Vor dem Hintergrund des zitierten Artikels aus dem Deutschen Ärzteblatt mögen sich hier gewisse Zweifel bestätigen. Sicherlich kann man hier auch nicht sämtliche Gerichtsgutachten bzw. die verantwortlichen Sachverständigen „in einen Topf“ werfen. Gleichwohl könnte man den Ängsten und Befürchtungen von Parteien Gehör schenken und über die Gutachterpraxis an deutschen Gerichten zumindest (ergebnisoffen) diskutieren.
Dass dieses „Problem“ bereits seit mehreren Jahrzehnten in der Diskussion steht ergibt sich auch aus einem Zitat des seinerzeit renommierten Sachverständigen Dipl.-Ing. Karl Spange, der bereits in den 70er Jahren – im strafrechtlichen Kontext – wie folgt ausführte.
„Es ist unbefriedigend, den Zustand hinzunehmen, dass der Richter den Sachverständigen nicht versteht und sich das Urteil mit der lapidaren Feststellung abfindet, das ´überzeugende Gutachten´ des Sachverständigen habe die Schuld des Angeklagten bewiesen. Der Sachverständige vor Gericht kann nicht die Schuld des Angeklagten beweisen und der Hinweis auf das ´überzeugende Gutachten´ ist in der Regel nichts anderes als das Bekenntnis des vollkommenen Unverstandes. Die Aufgabe des Sachverständigen als Helfer des Gerichtes muss darin bestehen, die Situation klarzumachen, in der sich die Beteiligten an einem Verkehrsunfall befunden haben (…).“
Ein anderer Erfahrungsbericht eines Sachverständigen hinsichtlich der Gutachter-Praxis an deutschen Gerichten zeichnet ein ähnliches, das Vertrauen erschütterndes, Bild. Der gerichtlich bestellte Sachverständige führte aus, dass er im Rahmen eines Wahrnehmbarkeitsgutachtens bei einem Strafverfahren wegen unerlaubtem Entfernen vom Unfallort (§ 142 StGB) ein Gutachten zu erstellen hatte. Ob der Angeklagte, bei einem solchen Unfallgeschehen, den Anprall an dem „gegnerischen“ Fahrzeug wahrgenommen hatte bzw. wahrnehmen konnte, versuchte dieser im Rahmen eines Versuchs (Crashtest) zu klären. Auf die hierfür erstellte Rechnung (etwa 1500 EUR) erhielt der Sachverständige einen Anruf vom Gericht. Das Gutachten sei zu teuer gewesen man wäre an diesem Gericht nur bereit, für diese „Art“ von Gutachten einen Betrag von etwa 500,- EUR zu bezahlen. Auf den Einwand des Sachverständigen, dass er hierfür kein „vernünftiges“ Gutachten erstellen könne, erwiderte der Richter, dass der Sachverständige dann eben keine Aufträge mehr vom Gericht bekomme.

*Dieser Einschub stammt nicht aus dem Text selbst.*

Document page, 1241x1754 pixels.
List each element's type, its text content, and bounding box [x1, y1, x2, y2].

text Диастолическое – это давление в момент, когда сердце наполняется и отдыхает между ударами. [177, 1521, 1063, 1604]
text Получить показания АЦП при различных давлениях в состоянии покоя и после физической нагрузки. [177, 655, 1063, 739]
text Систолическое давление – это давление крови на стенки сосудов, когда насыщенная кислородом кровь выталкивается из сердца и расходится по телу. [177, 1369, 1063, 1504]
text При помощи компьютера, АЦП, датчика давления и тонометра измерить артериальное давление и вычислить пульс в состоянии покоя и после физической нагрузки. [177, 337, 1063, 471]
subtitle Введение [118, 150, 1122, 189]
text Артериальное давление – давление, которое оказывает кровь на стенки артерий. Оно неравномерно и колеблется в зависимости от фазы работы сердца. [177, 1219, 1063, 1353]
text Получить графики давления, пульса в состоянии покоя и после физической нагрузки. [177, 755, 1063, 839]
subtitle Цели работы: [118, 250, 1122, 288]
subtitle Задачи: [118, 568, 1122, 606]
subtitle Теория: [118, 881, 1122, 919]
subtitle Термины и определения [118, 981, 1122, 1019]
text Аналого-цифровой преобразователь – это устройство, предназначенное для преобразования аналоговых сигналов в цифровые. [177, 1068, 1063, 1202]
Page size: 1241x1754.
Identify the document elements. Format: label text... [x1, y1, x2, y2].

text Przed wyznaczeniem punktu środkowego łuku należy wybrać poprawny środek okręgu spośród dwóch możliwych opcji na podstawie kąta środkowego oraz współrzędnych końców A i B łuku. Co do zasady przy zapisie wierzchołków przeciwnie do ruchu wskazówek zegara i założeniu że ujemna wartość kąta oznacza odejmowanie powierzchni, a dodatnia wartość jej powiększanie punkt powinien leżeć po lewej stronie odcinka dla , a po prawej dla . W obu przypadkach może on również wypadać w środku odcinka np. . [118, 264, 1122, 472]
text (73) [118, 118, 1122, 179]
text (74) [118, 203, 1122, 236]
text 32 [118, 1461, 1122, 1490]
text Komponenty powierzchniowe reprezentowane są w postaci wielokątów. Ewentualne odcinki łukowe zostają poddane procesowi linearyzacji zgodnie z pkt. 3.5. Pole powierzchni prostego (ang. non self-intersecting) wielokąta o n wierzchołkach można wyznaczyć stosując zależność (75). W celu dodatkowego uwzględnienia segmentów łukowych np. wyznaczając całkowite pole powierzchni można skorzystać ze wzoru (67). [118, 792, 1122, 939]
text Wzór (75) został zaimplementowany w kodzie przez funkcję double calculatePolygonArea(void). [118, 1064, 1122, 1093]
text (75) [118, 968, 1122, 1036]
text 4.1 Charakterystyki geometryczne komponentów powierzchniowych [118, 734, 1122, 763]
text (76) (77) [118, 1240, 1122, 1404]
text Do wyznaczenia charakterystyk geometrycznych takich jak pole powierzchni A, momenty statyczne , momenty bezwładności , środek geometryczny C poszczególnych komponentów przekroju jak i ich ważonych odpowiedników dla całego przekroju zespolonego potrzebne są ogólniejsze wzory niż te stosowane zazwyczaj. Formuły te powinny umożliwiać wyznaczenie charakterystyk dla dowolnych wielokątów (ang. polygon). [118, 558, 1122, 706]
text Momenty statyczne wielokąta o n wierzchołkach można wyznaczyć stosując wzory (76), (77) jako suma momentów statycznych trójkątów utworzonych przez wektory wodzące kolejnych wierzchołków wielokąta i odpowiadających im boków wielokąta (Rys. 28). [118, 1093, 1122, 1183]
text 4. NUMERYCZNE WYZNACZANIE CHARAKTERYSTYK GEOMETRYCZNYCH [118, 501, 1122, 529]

Auch dieser Fall dürfte nicht repräsentativ sein. Dennoch ließe sich diese Aufzählung von Kuriositäten hinsichtlich von Gerichtsgutachten – auch aus dem Kollegenkreis – noch beliebig erweitern. Mehr Vertrauen entstünde dadurch freilich nicht.
Es bleibt also letztlich der Sensibilität des Gerichts überlassen, ob Vertrauen und damit Akzeptanz hinsichtlich der abschließenden gerichtlichen Entscheidung, geschaffen wird.